Still, entrusting the police with traffic duties was not a foregone conclusion
simply because lawmakers dealt with the traffic problem as a criminal matter.
Many police chiefs complained that traffic control was “a separate and distinct
type of service”—i.e., it was not their job.85 Vollmer pointed out that assigning
bureaucracies with specific and limited duties was not without precedent. He
noted that the federal government had different departments that enforced
different types of laws: the Treasury Department had secret-service agents, the
Post Office had its own inspectors, and the Department of Justice had its
agents, “all having separate duties and all performing their duties
satisfactorily.”86
Likewise, Vollmer preferred the creation of a separate governmental unit to
deal with traffic.
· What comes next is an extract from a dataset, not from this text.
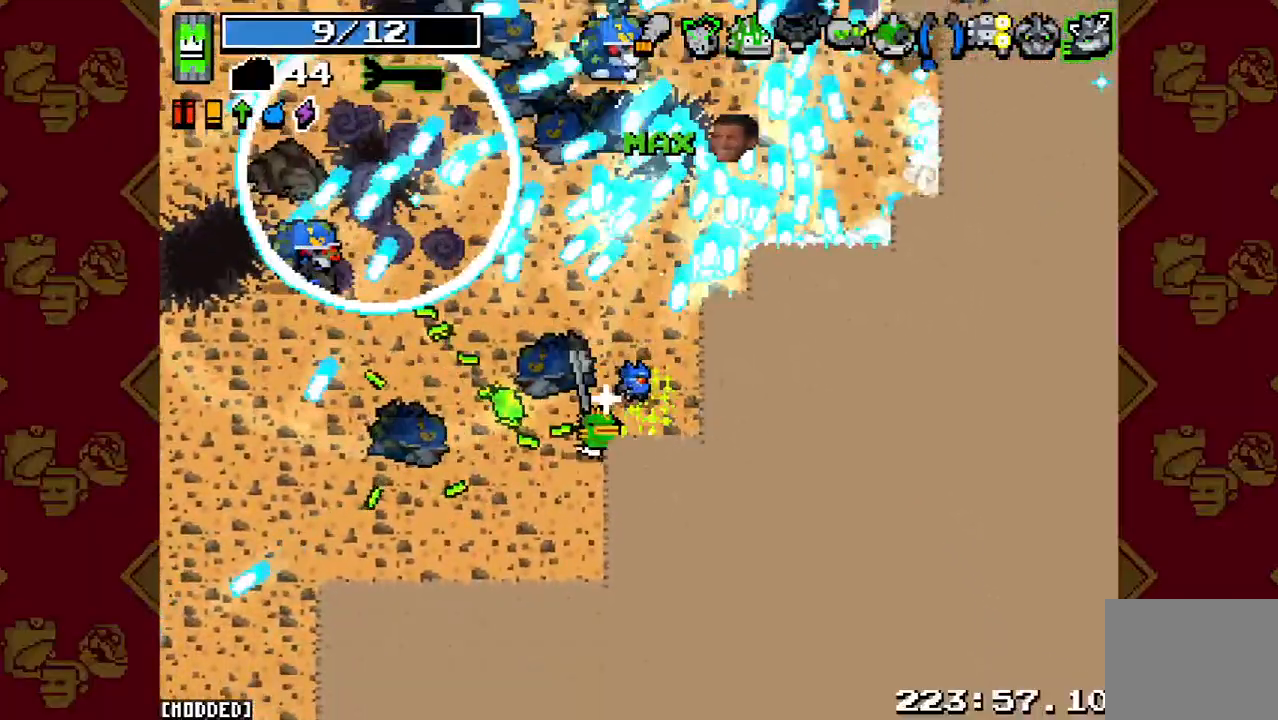
{"buttons": [], "left_stick": "left", "right_stick": "up", "events": [[100, "L1", "down"], [100, "R2", "up"], [100, "left_stick", "down-left"], [300, "L1", "up"], [433, "left_stick", "left"]]}
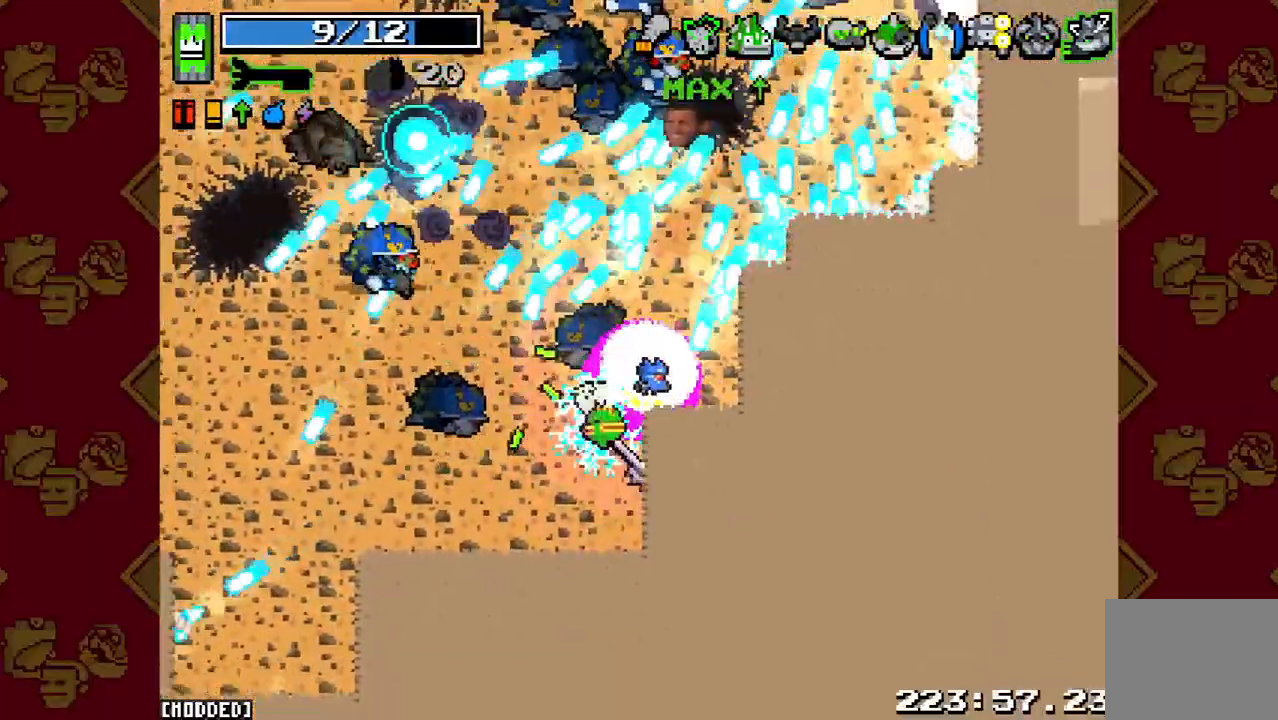
{"buttons": [], "left_stick": "up-right", "right_stick": "up", "events": [[33, "R2", "down"], [67, "left_stick", "up-left"], [300, "R2", "up"], [500, "left_stick", "up-right"]]}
But he recognized that a lack in political will to foot the
bill for yet another bureaucratic entity meant that traffic regulations would
“ultimately place themselves at the door-step of police departments.”87 By the 1930s, the police’s motto of
“protecting lives and property, and preserving the peace” meant that the police
had to “maintain the peace, pursue criminals and regulate traffic.”88 Police enforcement of both traffic laws and
the criminal laws would have immense consequences. As American life revolved increasingly
around the automobile, the state exerted a growing presence in everyday life as
it managed the public disorder and safety hazards that cars wrought. But the
history of the state’s expanding powers with the rise of automobility offers
more than just a chapter of a larger history of public law in the
twentieth-century United States. It also shows how the problem of police
discretion emerged from a modern state’s regulatory activities. In the
automobile context, delegating the management of traffic safety to police
officers, as part of their overall responsibility for the enforcement of
criminal laws, posed a new threat to individual rights. Reich sounded this alarm in a series of
law-review articles in the 1960s that, altogether, described the administrative
apparatus surrounding cars as part and parcel of the dangers of bureaucracy
writ large. The New Property, the
most cited of the articles, warned of the inclination of the administrative
state to encroach on personal liberty.89
Reich portrayed the state as a “gigantic syphon” that dispensed an enormous
number of benefits, from welfare to government contracts, licenses, and more.90
Nearly everyone received some sort of “government largess” or entitlement,
which had largely replaced traditional forms of wealth like private property.91
The shift from private property to public benefits had created what Reich
called a “feudal” relationship in which citizens depended on the state for
their subsistence.92
This dependence empowered the state to govern and monitor even the most
intimate aspects of its citizens’ lives. In a 1963 article, Midnight Welfare Searches and the Social
Security Act, Reich wrote about the “common practice for authorities to
make unannounced inspections of the homes of persons receiving public assistance,”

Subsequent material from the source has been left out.